The company says its main aim is to bring the right care to every person, no matter where they are. It uses AI-driven solution collects and analyzes patient data in real-time and identifies shifts that require purposeful and proactive interventions.
Witnessed during the visit and through the mocked-up house, it was clear to see what they offer provides people everywhere with connected access to hospital-level services, virtual provider networks for remote care, in-home services, and life-changing clinical trials from home.
Biofourmis' says its connected platform improves patient outcomes, prevents hospital readmissions, accelerates drug development, and closes critical gaps in care.
Pharmaceutical and life science label claims
The report forecasts that digital endpoints will see broader adoption in supporting pharmaceutical and life science label claims in the years ahead. However, Biofourmis only sees this happening after an industry-wide, pre-competitive collaboration that is aimed at standardization and proactive sharing of data around clinically validated patient-centric outcomes.
This main finding is presented in the report where “Unlocking the Value of Digital Measures in Drug Development,” which delves deep into the trends and opportunities of using digital measures in pharmaceutical R&D.
“We have seen remarkable interest and momentum in recent years toward the incorporation of digital measures and endpoints throughout the drug development lifecycle,” said Biofourmis chief medical officer and co-founder Maulik Majmudar, who is one of the authors of the report.
“The use of digital measures is primarily aimed at accelerating R&D timelines, reducing clinical trial-related costs, and deepening our understanding of disease pathways and outcomes. However, for broad, real-world adoption of digital endpoints, the experts and insiders surveyed revealed that a consolidated approach is essential, encompassing standardized definitions and use of digital health technologies used to capture, share, and analyze these measures.”

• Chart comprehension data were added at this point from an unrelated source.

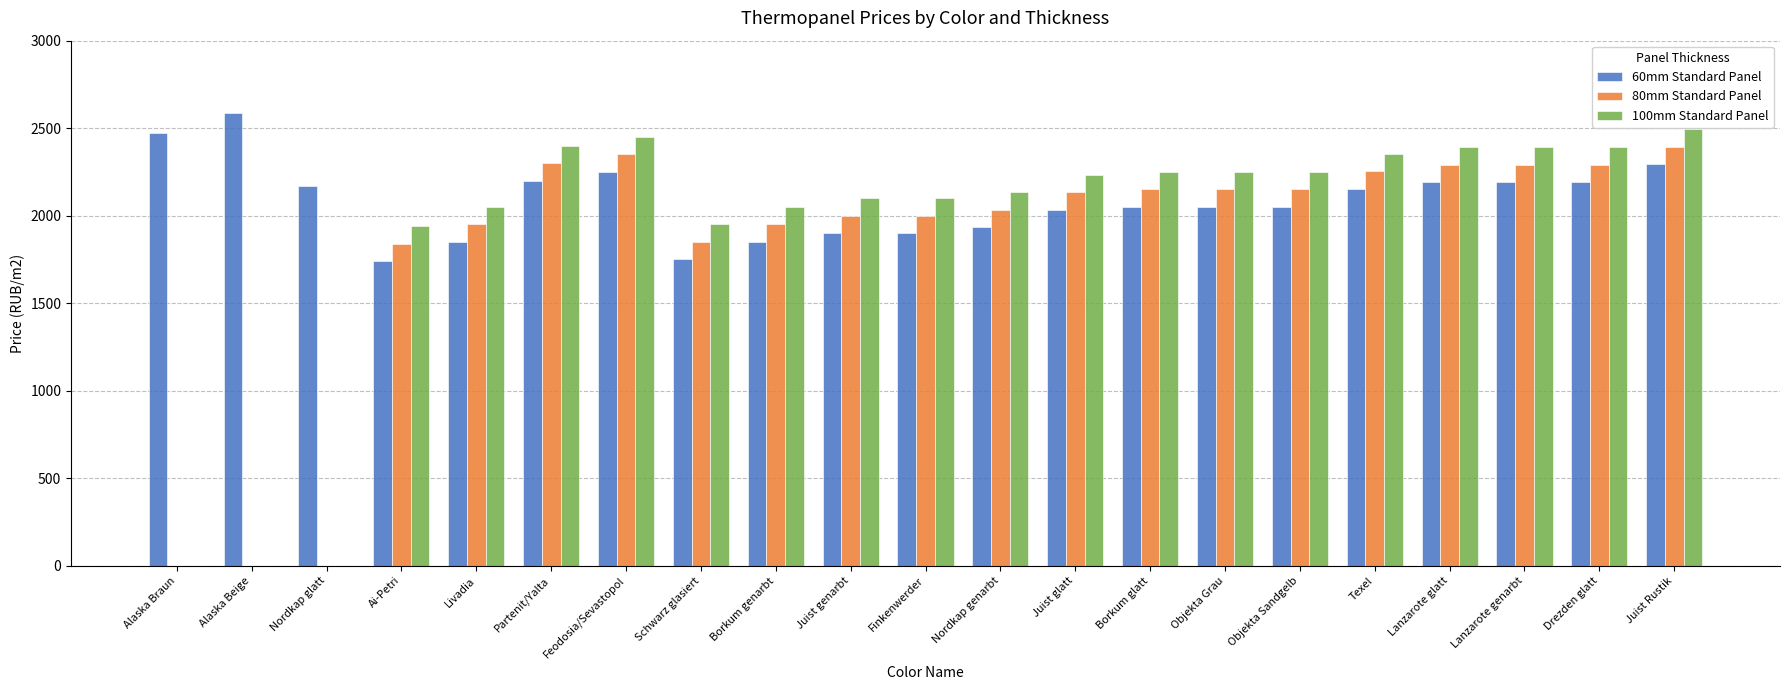

Is it true that 80mm Standard Panel equals 2290 at Lanzarote glatt?

True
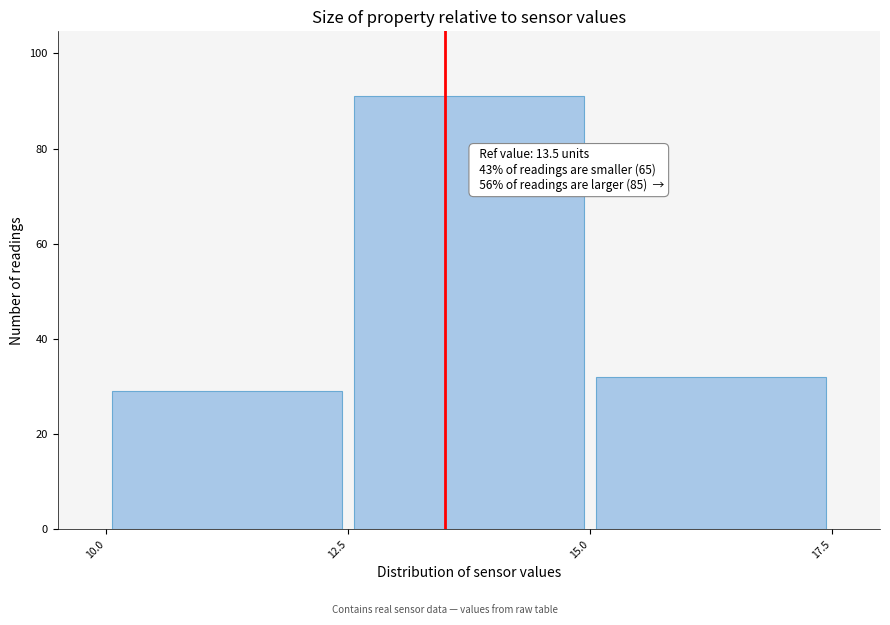

Which range on the x-axis has the tallest bar?

12.5 to 15.0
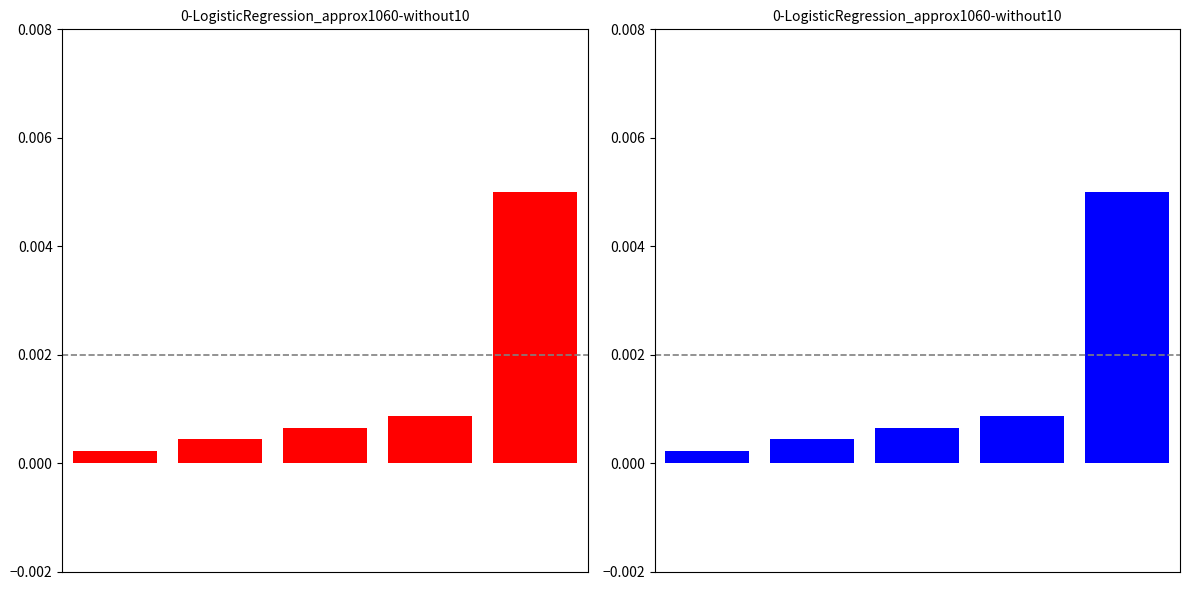

Between 3 and 1, which is larger?

3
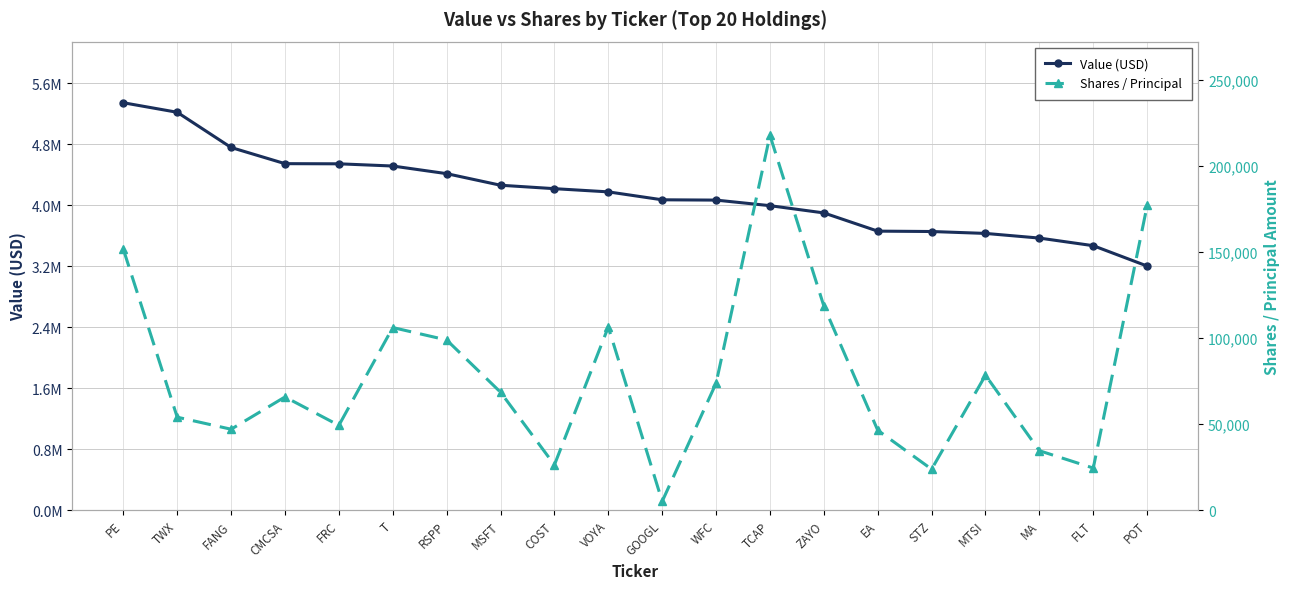

How many lines are shown in the chart?

2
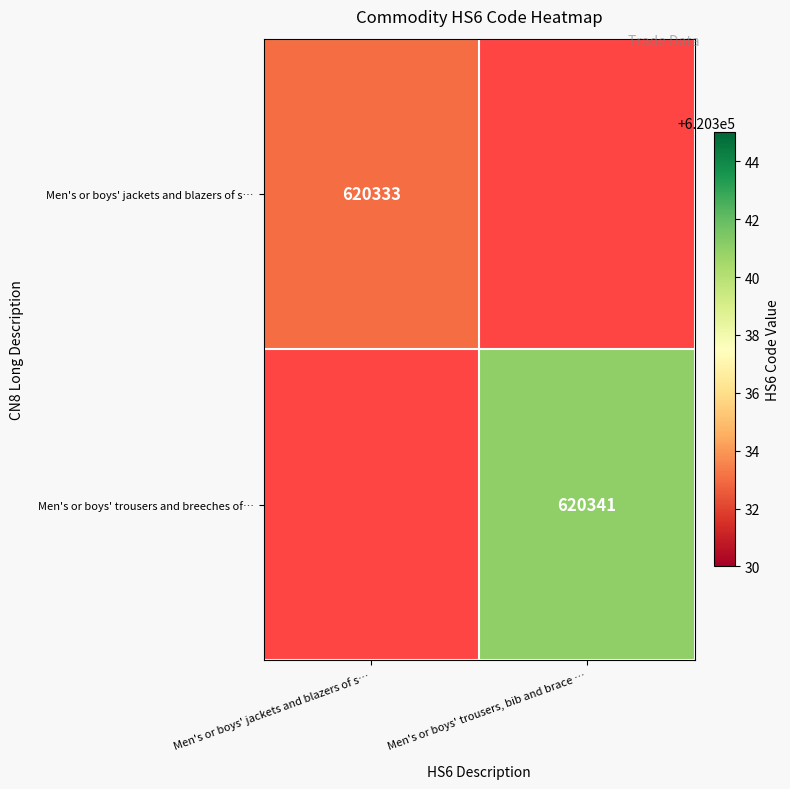

The Men's or boys' trousers and breeches of… series shows 935430 at Men's or boys' trousers, bib and brace …. True or false?

False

The report describes the progress of employing digital biomarkers and endpoints in drug development and the challenges of unlocking their true value.
It indicates that pharmaceuticals will benefit from a solid digital measurement strategy and the benefits of using digital measures which have been expressed by digital research and development leaders improving clinical trial efficiency and lower costs shown in the report’s survey results.
Experts also conveyed to the report’s authors, Majmudar and Tessy Huss, director of community strategy for HealthXL, that industry consortia advocating for regulatory clarity and the sharing of validation data will speed up achieving consensus on digital endpoints.
“Numerous experts and senior executives stressed the importance of open-source collaboration on digital endpoint development. This is a challenge considering the fierce scientific and business competition within the industry, along with the financial constraints that researchers face in their study of novel therapies,” Huss said.
A new era of medicine
“Yet by prioritizing collective action and a unified effort toward more clearly defined regulatory approval criteria, these companies can usher in a new era of medicine, in which highly effective therapies arrive sooner and outcomes are evaluated with greater precision and reliability.”
All digital measures or endpoints, experts and insiders said, need to be guided by patient preferences. For instance, the report cites the FDA’s rejection of a proposed digital biomarker for Parkinson’s Disease in 2021, contending that “rigidity or finger tapping” was a measurable biomarker but not “directly meaningful” to patients. Conversely, in 2023, the FDA approved a digital actigraphy device-derived change in moderate-to-vigorous physical activity as a relevant primary endpoint in a phase 3 clinical trial for a drug treating pulmonary hypertension associated with pulmonary fibrosis.
“Progress in building industry consensus and securing regulatory approval around digital biomarkers and endpoints is still in its early stages, but it is progressing rapidly despite the high regulatory burden and rigorous clinical requirements,” said Jaydev Thakkar, COO of Biofourmis.
“Our report, produced in collaboration with HealthXL, summarizes the progress achieved so far and suggests a path forward to help the industry maintain the momentum that is likely to yield greater ROI for pharmaceutical and life sciences companies and improved therapies for patients.”